MORDECHAI VANUNU, the man who revealed Israel’s nuclear secrets to the world in 1986, has demanded that Israel rescind his citizenship and allow him to leave the country.
In a weekend letter to Israeli interior minister Eli Yishai, the nuclear whistleblower cited a new law passed in March under which Israelis convicted of treason automatically lose their right to citizenship.
“I request that you set me free of Israel, since Israel does not want me nor do I want Israel,” he wrote. “I have no interest in Israeli citizenship, I don’t want to go on living here.”
Mr Vanunu, a low-level technician at Israel's Dimona nuclear plant, first hit the headlines in 1986 when he leaked details with photographs he took surreptitiously to the British Sunday Times.
The revelations marked the first concrete proof that Israel had the capacity to manufacture nuclear bombs. Israel maintains a policy of “nuclear ambiguity”, neither confirming nor denying foreign reports of its nuclear potential.
Partly based on the secrets he revealed, foreign experts concluded that Israel was the world’s sixth-largest nuclear power.
Mr Vanunu, a convert to Christianity, said that although no state had offered him asylum, if released he would take the first flight out of Israel to any country willing to have him.

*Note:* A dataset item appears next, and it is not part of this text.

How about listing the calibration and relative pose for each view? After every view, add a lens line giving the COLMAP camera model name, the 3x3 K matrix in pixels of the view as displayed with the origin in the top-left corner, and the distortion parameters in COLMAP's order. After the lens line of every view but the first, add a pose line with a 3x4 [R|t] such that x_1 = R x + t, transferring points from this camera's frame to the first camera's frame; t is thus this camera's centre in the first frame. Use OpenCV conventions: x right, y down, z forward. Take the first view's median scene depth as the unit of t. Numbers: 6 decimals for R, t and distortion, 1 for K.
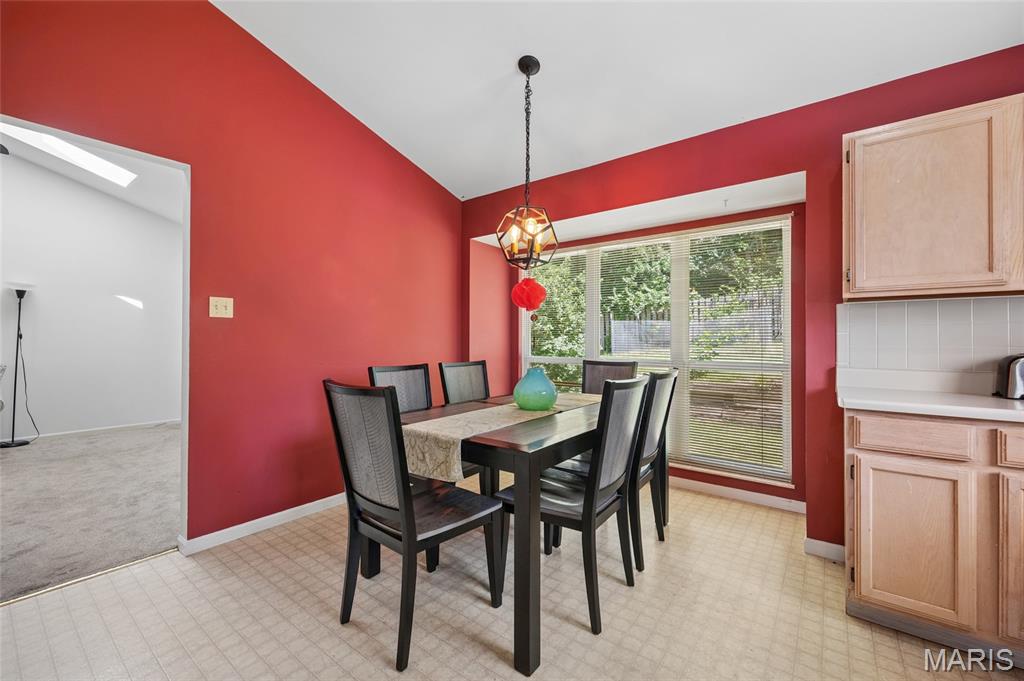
lens RADIAL K [[421.6, 0, 516.2], [0, 421.6, 338.9], [0, 0, 1]] dist [0.013571, 0.000290]
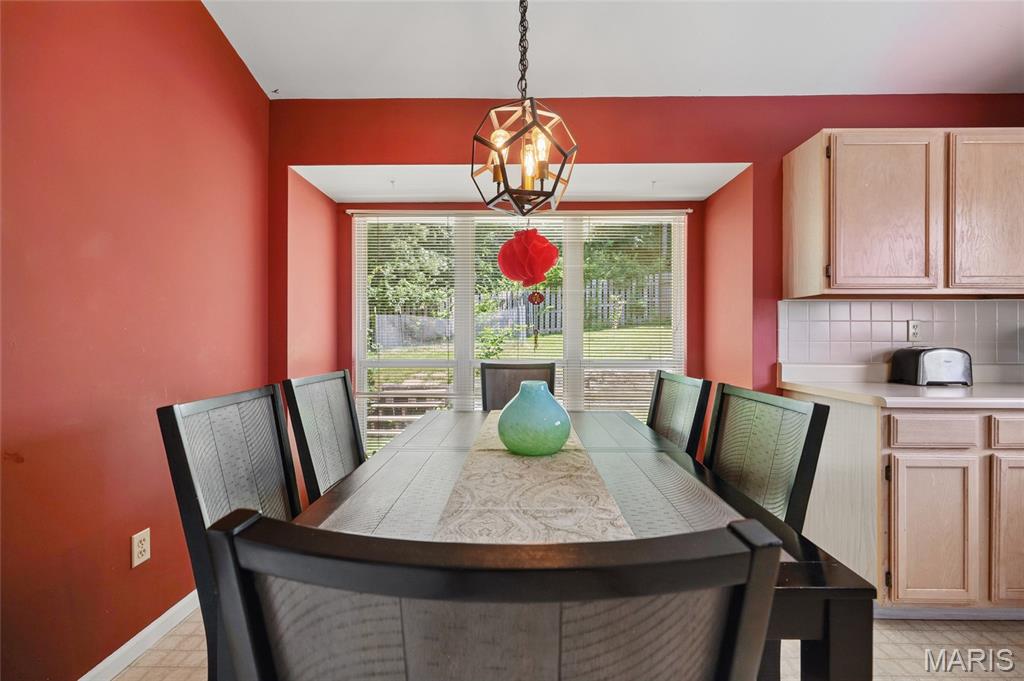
lens RADIAL K [[413.5, 0, 517.1], [0, 413.5, 337.3], [0, 0, 1]] dist [0.000576, 0.000268]
pose [[0.803950, -0.001724, 0.594695, -0.320318], [-0.001106, 0.999990, 0.004394, 0.002140], [-0.594696, -0.004190, 0.803940, 0.547545]]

He said he had no more nuclear secrets to reveal that could potentially damage Israeli security.
In 2004 he completed an 18-year sentence, most of which was spent in solitary confinement. Strict conditions were attached to his release, including a ban on leaving the country, a ban on entering the Palestinian territories and a ban on meeting foreign journalists.
Since his release, Mr Vanunu has twice served jail terms after convictions for parole violations.